Case Details

Issues

Attorney General Control Of Litigation, Contingency Fee Contracts

Filing State

SC

Court

South Carolina Court of Common Pleas

Year

2009

Citation

State v. Eli Lilly, 2007-CP-42-1855 (S.C. Ct. Comm. Pleas 7th Jud. Dist. 2009)

Resolution

Attorney General could hire contingency fee counsel. Their hiring did not give them an inappropriate financial interest in the case, nor did it violate the separation of powers doctrine.

Case Description

The Attorney General of South Carolina retained private attorneys to pursue a claim against Eli Lilly in connection with its marketing of the drug Zyprexa. The attorneys were hired on a contingency fee basis, and the Attorney General retained supervisory authority over the private attorneys.

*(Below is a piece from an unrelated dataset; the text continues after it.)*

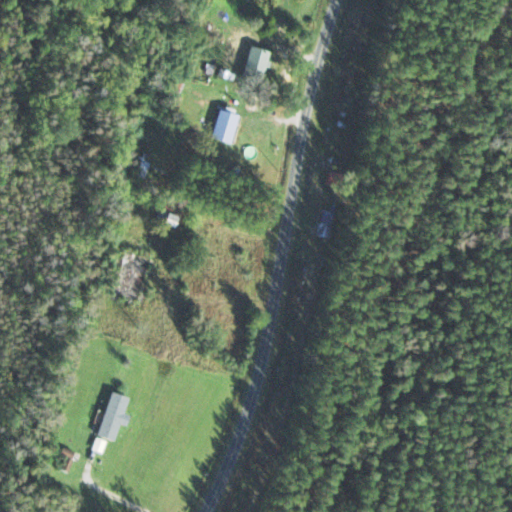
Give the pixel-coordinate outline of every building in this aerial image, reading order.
[(265,0),(246,0),(246,5),(265,8),(265,0)] [(269,52),(248,46),(238,78),(259,85),(269,52)] [(209,138),(229,144),(237,115),(218,109),(209,138)] [(155,220),(173,227),(181,209),(163,202),(155,220)] [(129,398),(110,392),(96,436),(115,442),(129,398)]
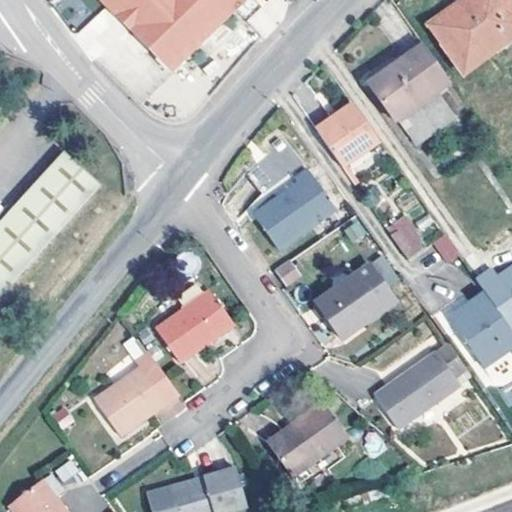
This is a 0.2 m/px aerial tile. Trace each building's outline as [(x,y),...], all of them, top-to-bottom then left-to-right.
[(121,0),(121,1),(139,20),(158,0),(121,0)] [(158,0),(139,20),(181,62),(194,50),(187,43),(230,0),(158,0)] [(230,0),(187,43),(194,50),(244,0),(230,0)] [(463,0),(430,24),(437,35),(478,5),(474,0),(463,0)] [(511,5),(508,0),(474,0),(478,5),(437,35),(465,73),(511,40),(511,5)] [(438,93),(452,83),(425,45),(391,69),(396,76),(372,92),(394,125),(400,121),(418,147),(430,139),(457,121),(438,93)] [(368,86),(372,92),(396,76),(391,69),(368,86)] [(348,165),(379,143),(353,106),(334,120),(335,121),(318,132),(343,168),(348,165)] [(315,128),(318,132),(335,121),(334,120),(331,116),(315,128)] [(457,121),(430,139),(438,151),(465,133),(457,121)] [(264,197),(304,165),(283,140),(244,172),(264,197)] [(0,304),(103,198),(65,163),(0,230),(0,304)] [(343,168),(355,187),(361,182),(348,165),(343,168)] [(256,218),(281,253),(337,212),(308,171),(296,180),(301,186),(256,218)] [(353,244),(366,234),(357,221),(343,230),(353,244)] [(407,261),(422,251),(417,243),(407,228),(392,238),(407,261)] [(450,265),(459,258),(443,235),(433,242),(450,265)] [(425,238),(417,243),(422,251),(430,245),(425,238)] [(305,280),(292,262),(276,274),(288,291),(305,280)] [(372,269),(318,306),(344,344),(398,307),(372,269)] [(486,296),(511,333),(511,271),(498,281),(493,272),(477,283),(486,296)] [(211,296),(157,334),(182,368),(236,331),(211,296)] [(485,370),(511,351),(511,333),(486,296),(472,305),(476,310),(454,326),(485,370)] [(450,321),(454,326),(476,310),(472,305),(450,321)] [(122,342),(132,359),(143,352),(133,336),(122,342)] [(469,373),(451,347),(376,399),(399,432),(461,389),(456,382),(469,373)] [(180,400),(155,364),(95,406),(120,442),(180,400)] [(327,409),(270,448),(293,482),(350,442),(327,409)] [(55,470),(66,487),(83,476),(72,459),(55,470)] [(173,497),(171,492),(148,498),(151,511),(245,511),(247,511),(236,474),(203,483),(204,488),(173,497)] [(8,509),(9,511),(63,511),(55,501),(62,495),(49,477),(8,509)] [(203,483),(171,492),(173,497),(204,488),(203,483)]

Eli Lilly challenged the state’s retention of counsel on a contingency fee basis on the grounds 1) that it violated the separation of powers in the South Carolina constitution because the legislature did not appropriate funds to pay the private attorneys who were representing the state; and 2) that it violated the due process clause of the U.S. and South Carolina constitutions because it gave the state’s counsel a personal financial interest in the outcome of the case. The court first addressed the due process claim, and rejected the notion that attorneys representing the government must be neutral, “even in the context of litigation against an alleged wrongdoer.” After examining many cases from other states, the court concluded “[I]f the practice of hiring private lawyers in special cases by States’ Attorneys General was actually unconstitutionally improper, one would have expected that some authoritative court would have definitively ruled that way by now.” Turning to the separation of powers argument, the court noted that the South Carolina statute specifically authorizes payment of “the costs of litigation” out of litigation proceeds. The court noted the Attorney General’s broad constitutional and common law powers to retain attorneys to represent the state.